Interview on 3/19/24 at 2:04 p.m., the physician assistant (PA)-A stated she had not been aware P5 was on droplet precautions until after she entered the room and accessed the electronic medical record (EMR). PA-A indicated she had exited the room and obtained a mask once she realized P5 was in precautions. PA-A stated the room door was open and she had not noticed the sign posted on the door prior to entering. PA-A indicated her expectation for both staff and visitors was to follow posted signage for precautions which included PPE use. PA-A confirmed the sign was posted on the outside of P5's room door at eye level, however she had not noticed it and entered P5's room without donning a mask.

Interview on 3/20/24 at 10:31 a.m., the Fosston Infection Practioner (IP) identified when a patient required TBP, the physician documented an order for isolation precautions in the chart. IP stated it was then the responsibility of the nursing staff to implement precautions, place signage on the room door and provide education to the patient, visitors and staff. IP indicated the education provided should have been documented in the patient's medical record and included in the care plan.

Review of the facility policy titled Essentia Health Droplet Precautions dated 2/22/24, identified infectious particles were spread in the air during coughing, sneezing or during a respiratory procedure. The contaminated droplets could have been propelled through the air from two to 10 feet depending on the force of the cough or sneeze. Respiratory protection were required for staff or visitors when entering the patient room. Education to visitors was to include review of isolation procedures, limiting visitors, hand hygiene upon entry and exit of the room, and wearing of a mask while in the patient room.

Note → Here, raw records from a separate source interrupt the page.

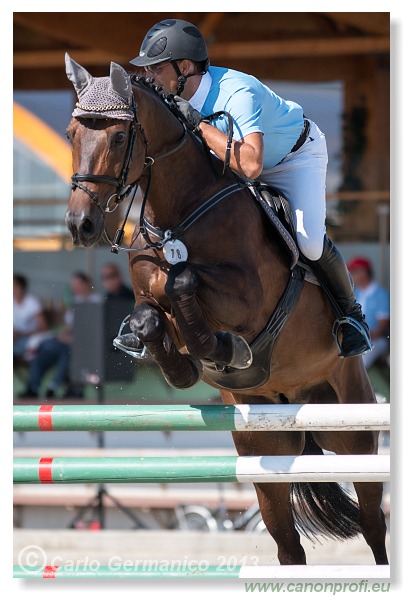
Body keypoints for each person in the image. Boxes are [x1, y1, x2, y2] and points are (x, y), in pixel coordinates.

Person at [128, 18, 372, 359]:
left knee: (310, 243)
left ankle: (351, 315)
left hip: (292, 160)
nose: (149, 77)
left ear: (184, 67)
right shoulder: (170, 99)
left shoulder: (237, 92)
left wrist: (196, 123)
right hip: (231, 161)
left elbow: (252, 165)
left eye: (155, 68)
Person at [18, 272, 102, 399]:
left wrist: (73, 338)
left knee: (67, 352)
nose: (75, 289)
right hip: (68, 340)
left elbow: (95, 328)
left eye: (78, 286)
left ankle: (54, 386)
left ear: (87, 284)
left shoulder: (97, 301)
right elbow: (67, 325)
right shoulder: (75, 300)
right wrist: (63, 334)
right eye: (73, 286)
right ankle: (33, 386)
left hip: (84, 344)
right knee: (43, 348)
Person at [347, 257, 390, 370]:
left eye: (354, 272)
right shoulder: (354, 293)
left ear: (364, 272)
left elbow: (382, 325)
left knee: (359, 362)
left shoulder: (380, 294)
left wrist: (365, 339)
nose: (351, 275)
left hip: (376, 340)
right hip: (355, 339)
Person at [13, 274, 49, 362]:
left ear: (20, 287)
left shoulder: (32, 303)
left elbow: (43, 327)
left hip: (27, 339)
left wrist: (21, 334)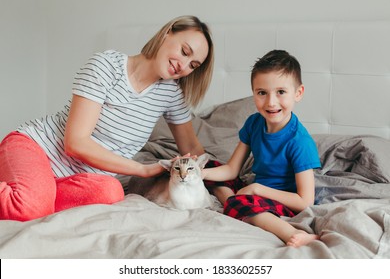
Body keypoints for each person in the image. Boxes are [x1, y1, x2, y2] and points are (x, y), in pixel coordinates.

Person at [0, 15, 214, 221]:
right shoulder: (107, 66)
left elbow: (193, 150)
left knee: (112, 192)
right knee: (28, 207)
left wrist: (225, 185)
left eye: (193, 66)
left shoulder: (171, 95)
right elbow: (75, 143)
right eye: (185, 52)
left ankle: (38, 193)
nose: (184, 66)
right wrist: (142, 169)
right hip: (36, 149)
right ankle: (33, 195)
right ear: (168, 33)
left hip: (78, 180)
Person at [203, 50, 321, 247]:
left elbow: (305, 201)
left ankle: (291, 232)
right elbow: (232, 169)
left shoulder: (299, 141)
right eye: (262, 93)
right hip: (254, 194)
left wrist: (257, 189)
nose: (271, 102)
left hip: (285, 201)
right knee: (210, 167)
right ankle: (234, 201)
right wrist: (200, 173)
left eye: (281, 92)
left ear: (298, 93)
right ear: (253, 93)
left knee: (240, 201)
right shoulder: (254, 123)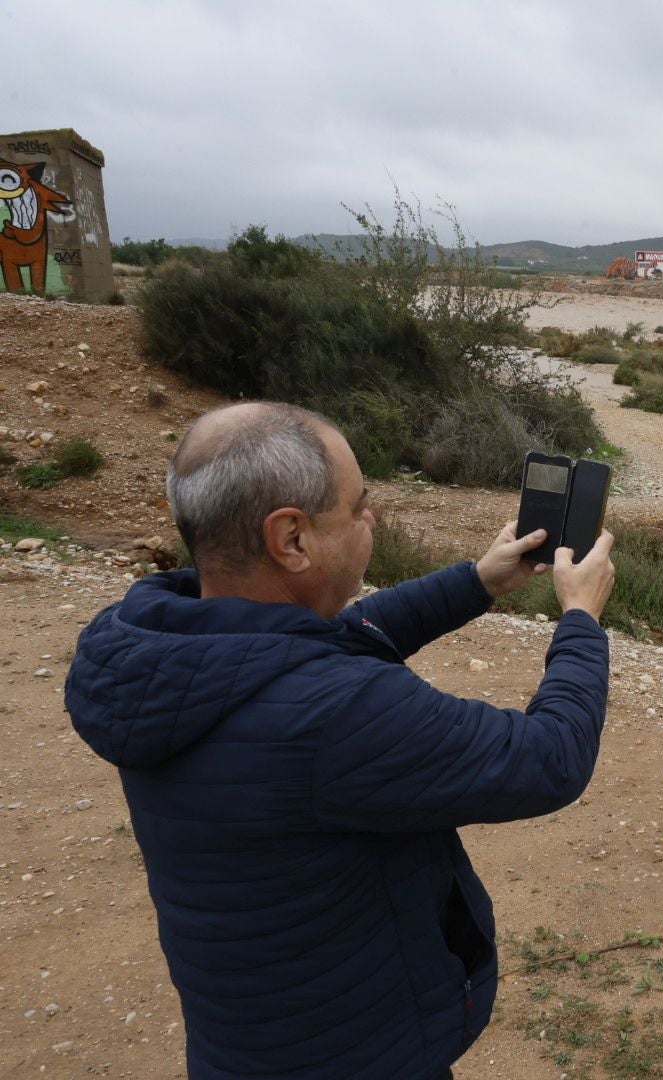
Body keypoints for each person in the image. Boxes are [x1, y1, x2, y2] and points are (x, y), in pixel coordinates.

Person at [66, 402, 616, 1079]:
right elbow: (549, 759)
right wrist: (582, 620)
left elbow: (337, 639)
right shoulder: (336, 714)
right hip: (362, 1053)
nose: (372, 519)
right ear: (291, 539)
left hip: (249, 1045)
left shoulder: (158, 654)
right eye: (358, 507)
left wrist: (476, 583)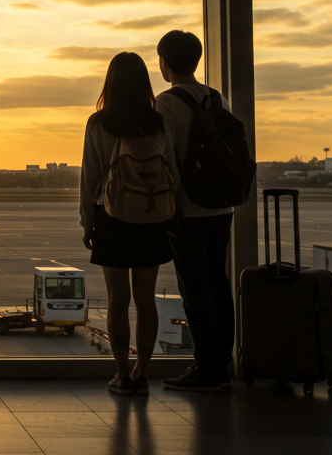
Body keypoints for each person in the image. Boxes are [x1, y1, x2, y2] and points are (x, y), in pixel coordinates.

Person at [79, 52, 179, 395]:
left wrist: (88, 222)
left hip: (112, 217)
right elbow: (171, 173)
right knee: (145, 299)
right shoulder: (157, 123)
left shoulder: (98, 123)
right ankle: (142, 373)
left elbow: (90, 177)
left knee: (117, 299)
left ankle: (121, 374)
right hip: (151, 216)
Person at [155, 30, 235, 392]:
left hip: (188, 211)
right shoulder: (216, 98)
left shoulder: (166, 103)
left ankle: (207, 368)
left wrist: (167, 207)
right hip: (221, 207)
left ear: (164, 63)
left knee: (195, 291)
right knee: (218, 283)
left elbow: (166, 159)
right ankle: (222, 365)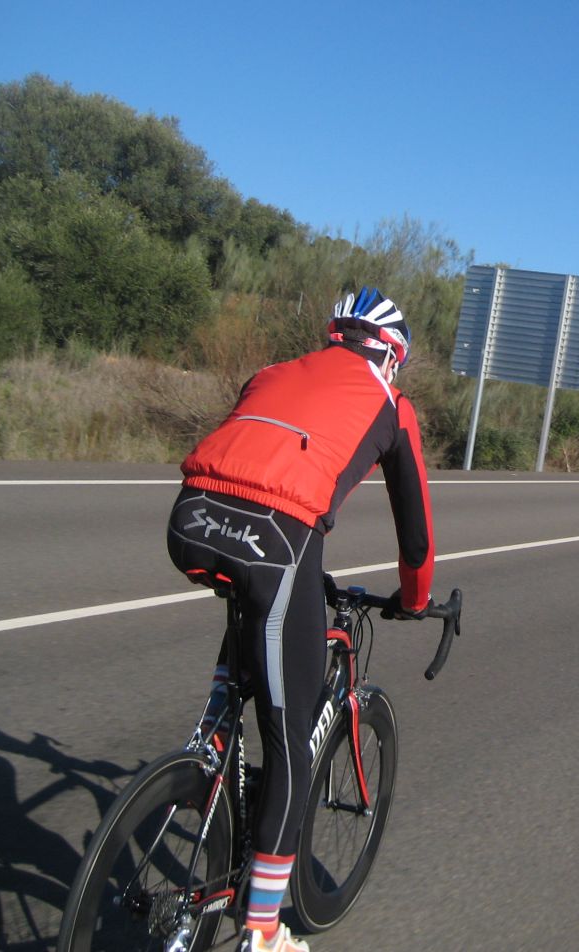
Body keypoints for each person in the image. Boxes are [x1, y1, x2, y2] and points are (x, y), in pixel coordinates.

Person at [166, 287, 435, 952]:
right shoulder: (391, 403)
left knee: (253, 607)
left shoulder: (273, 372)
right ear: (392, 355)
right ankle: (262, 931)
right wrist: (415, 599)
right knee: (289, 742)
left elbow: (253, 455)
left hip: (190, 519)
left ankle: (211, 739)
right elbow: (416, 536)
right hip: (277, 542)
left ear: (335, 336)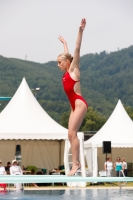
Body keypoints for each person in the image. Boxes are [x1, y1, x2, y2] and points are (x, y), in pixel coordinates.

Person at [57, 18, 88, 176]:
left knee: (72, 134)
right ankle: (76, 164)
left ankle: (76, 164)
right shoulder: (65, 74)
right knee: (70, 135)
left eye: (59, 62)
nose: (58, 64)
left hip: (79, 104)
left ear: (67, 62)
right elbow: (67, 52)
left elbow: (76, 49)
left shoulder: (73, 69)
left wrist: (80, 30)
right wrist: (64, 43)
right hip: (73, 107)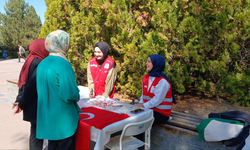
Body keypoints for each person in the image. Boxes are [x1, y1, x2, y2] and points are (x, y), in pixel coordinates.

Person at [36, 30, 81, 150]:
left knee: (52, 146)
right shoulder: (63, 64)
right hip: (63, 121)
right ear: (62, 43)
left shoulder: (42, 63)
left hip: (49, 117)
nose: (69, 46)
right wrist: (77, 93)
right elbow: (70, 94)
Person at [12, 39, 49, 150]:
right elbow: (29, 86)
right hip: (37, 105)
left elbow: (22, 82)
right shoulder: (39, 63)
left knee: (35, 133)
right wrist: (21, 103)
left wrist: (19, 100)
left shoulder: (29, 60)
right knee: (38, 135)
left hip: (32, 105)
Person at [135, 54, 176, 127]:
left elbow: (157, 100)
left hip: (161, 113)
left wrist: (143, 105)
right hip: (148, 109)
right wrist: (139, 105)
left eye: (149, 62)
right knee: (131, 116)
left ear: (156, 64)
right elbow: (143, 94)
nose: (146, 63)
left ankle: (139, 138)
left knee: (140, 123)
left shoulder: (162, 81)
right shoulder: (145, 78)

Hospital CAH and LTC Emergency Power

Tag No.: E0041

Based on interview and document review, the critical access hospital (CAH) failed to install and maintain generators per NFPA 99 (2012 edition), Health Care Facilities Code, section 6.4.4.1.1.3, 6.4.1.1.16.2 and 6.4.1.1.17, and NFPA 110 (2010 edition), Standard for Emergency and Standby Power Systems, sections 8.4.9, 8.4.9.1, 8.4.9.2 and 8.4.9.5.1. These deficient findings could have a widespread impact on the residents within the facility.

Findings include:

On 3/19/24 between 12:00 p.m. and 4:00 p.m., it was revealed by a review of available documentation of the emergency generator maintenance and testing that the facility could not provide documentation that a 36 month four (4) hour load bank test had been performed.

An interview with the Maintenance Director verified these deficient findings at the time of discovery.